The entire funding model in England and Wales is predicated – at least nominally – on how much it costs to educate a student.
The realisation that our understanding of how much it actually costs to do this is – at best – vague is a little disquieting.
Indeed from 2020-21 the old measure for this – the transparent approach to costing for publicly funded teaching (TRAC-T) – has been officially discontinued, leaving us flying largely blind in terms of what the government actual needs to put in to the system per student at a subject level at precisely the moment that fee freezes, inflation, and DfE-mandated shifts to direct funding are conspiring to make it harder for providers to do pretty much anything.
When providers make the argument for fee uplifts or subsidies, when students question what experience their fees pay for, or even when politicians rage about the profligacy of or lament the poverty of universities they do so on shockingly thin evidence.
New TRAC data released yesterday by the Office for Students suggests that sector spending on education home students exceeded income by £955m, up from £307m last year. To put that another way, universities and colleges recovered on average (median) 94.6 per cent of costs for publicly funded students – and although this varied by provider group (note that specialist providers recover just 80 per cent of costs) no group managed to break even on average.
As you can see, it’s a drop over last year in most cases – and this with the oncoming rather than actual inflation peaks (and cost of living) concerns in mind. In university finance circles you hear a lot about the efficiency savings made at the back end of the last decade, and how Covid compounded these – for many providers we are cutting into bone at this point.
But we shouldn’t ignore the upper and lower quartiles either – some providers are able to make home students profitable, but especially in Groups D and F the bottom 25 are making serious losses. For convenience’s sake – here’s a guide to which groups you should be looking at and who they are.
Looking at research the picture is even worse – even the most research intensive group of providers didn’t manage to recover more than 80 per cent of their expenditure. We can break this down by income source, and only research funded by government departments saw any group of providers (in this case, group B – mainly non-Russell Group post-92 providers) make a profit as a median value.
For a government that makes such great claims about research and development the fact that the majority of it makes a loss for universities must be faintly embarrassing. Likewise, the degree to which universities subsidise commercial research from other income is a huge national risk.
There’s a handful of methodological changes to bear in mind this year. Guidance on the allocation of “other” costs between the various categories have been clarified, the costs of delivering apprenticeships are now included in teaching cost calculations, and there’s no longer a need for a board committee to approve TRAC submissions (just the TRAC oversight group and the accountable officer). You’ll recognise a lot of this from the recommendations made in the 2021 review of TRAC conducted by the OfS – and you should see the by year comparisons as indicative rather than precise.
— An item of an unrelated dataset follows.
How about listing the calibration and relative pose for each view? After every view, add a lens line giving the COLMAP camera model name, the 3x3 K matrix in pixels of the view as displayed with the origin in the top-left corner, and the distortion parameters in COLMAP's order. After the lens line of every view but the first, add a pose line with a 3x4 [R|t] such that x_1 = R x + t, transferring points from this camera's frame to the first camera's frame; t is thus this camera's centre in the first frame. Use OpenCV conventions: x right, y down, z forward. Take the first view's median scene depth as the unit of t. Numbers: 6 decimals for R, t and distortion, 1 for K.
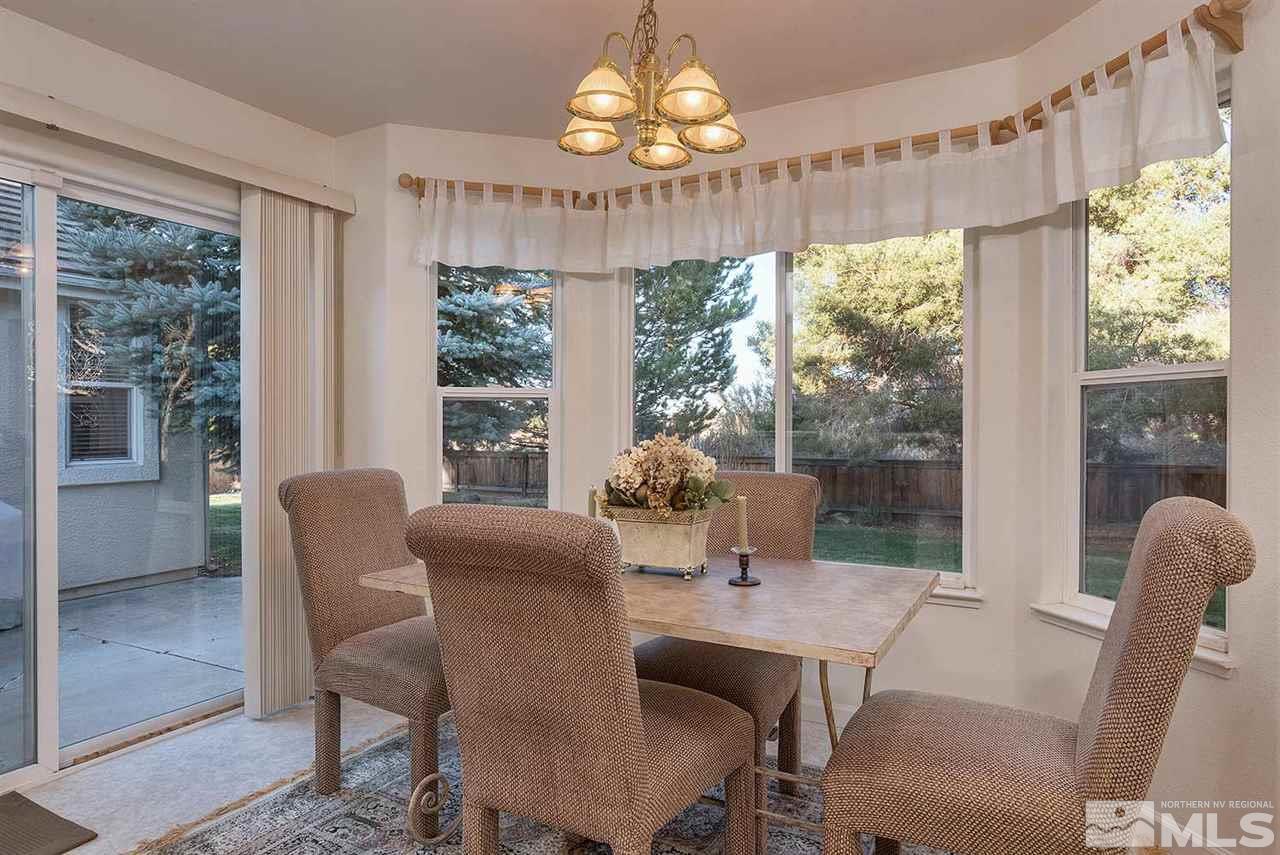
lens RADIAL K [[745.0, 0, 640.0], [0, 745.0, 427.5], [0, 0, 1]] dist [-0.002820, -0.000025]
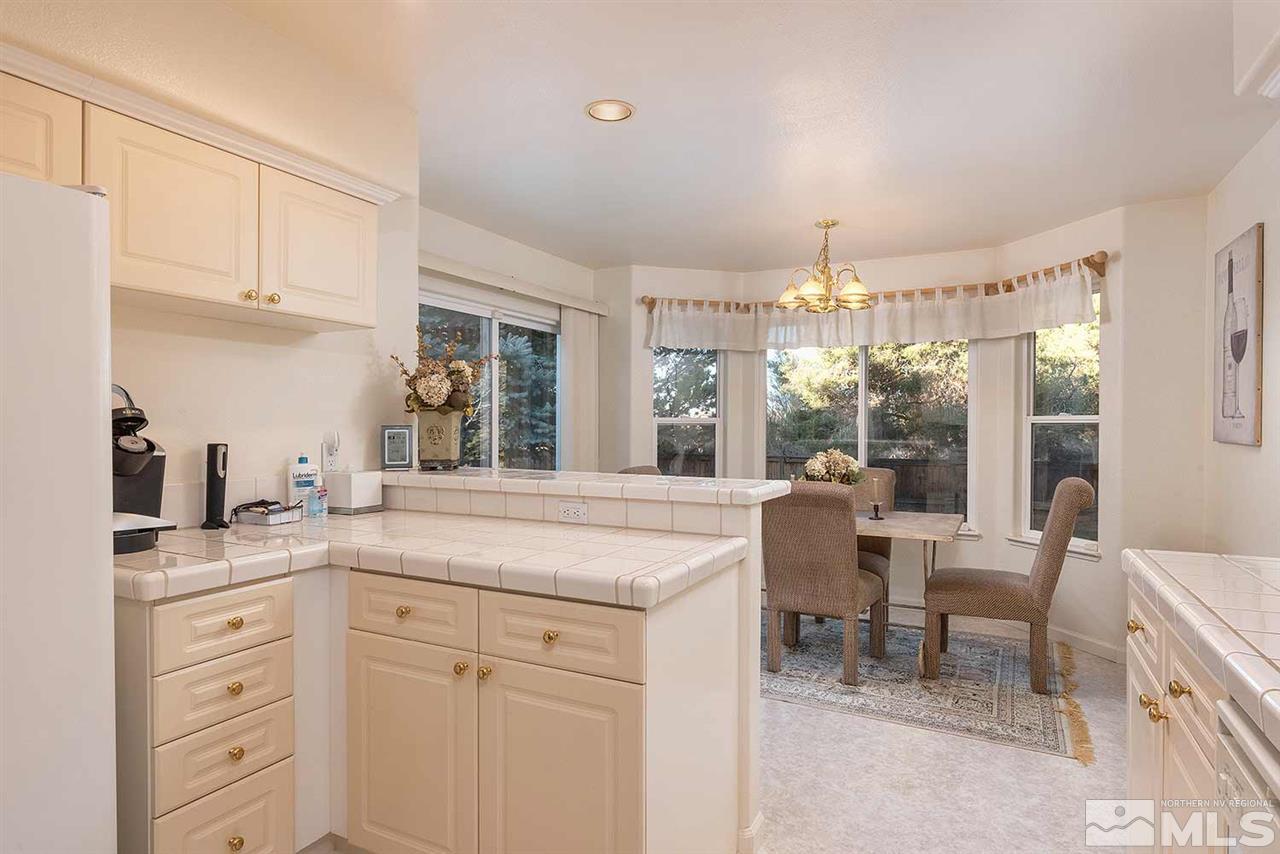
lens RADIAL K [[698.7, 0, 640.0], [0, 698.7, 427.0], [0, 0, 1]] dist [0.004740, 0.000303]
pose [[0.999690, 0.001087, 0.024888, -0.391877], [-0.001082, 0.999999, -0.000214, -0.036763], [-0.024889, 0.000187, 0.999690, -0.661627]]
Unless you are a specialist, you are most likely familiar with TRAC due to the collection of workload data. It is important to bear in mind that this calculation is an approximation only, and nobody sensible believes that it can generate anything other than an indicative, aggregate, average. To give just one topical example the time academics spend doing assessment and feedback work is seasonably variable – even though it may be a low proportion of your overall workload it does tend to take up large parts of April and May.
More widely, TRAC has always been an approximation of the costs of doing teaching and research as a university – with the majority of data coming from an institution’s own financial statements. Designed to inform funding allocations, TRAC calculations are most commonly seen in the calculation of the “full economic cost” of research. The fact that UK research grants do not, in general, cover the full economic cost of conducting research suggests it does not routinely do this to the satisfaction of funders or providers.
In teaching, TRAC is used to understand the differentials between teaching costs in (broadly) four subject area price groups. Again, the additional money that flows through the Office for Students doesn’t claim to address these reported costs, and the levels of additional funding for particular subjects are as likely to shift due to politics (or received opinions) rather than TRAC evidence.
One TRAC mind
Where TRAC turns up elsewhere it is abused as often as it is used – the uncontroversial “margin for sustainability and innovation” was used as a means to justify the ill-fated Augar recommendation for a £7,500 fee cap, though Augar in fact commissioned an alternate analysis of TRAC data to understand teaching costs. I guess universities don’t need to be sustainable or innovative -figures for 2021-22 show that the MSI floats (as usual, and as is standard government accounting practice) at around 10 per cent.
Our creaking funding model has not met the full economic costs of any part of university activity for a number of years – the “core” activities of teaching home undergraduates and conducting state funded research are loss-making activities that need to be subsidised by other work, most notably recruiting international students. There is a variability by subject and by provider, and there is a certain degree of suspicion that costs are massaged in some circumstances, but overall the status quo is not a situation that benefits anyone.
And I suspect that despite a likely increase in burden a better understanding of university operating costs needs to inform future funding. The question is whether this is something the sector does for itself, or something it has done to it by a government looking for savings rather than stability.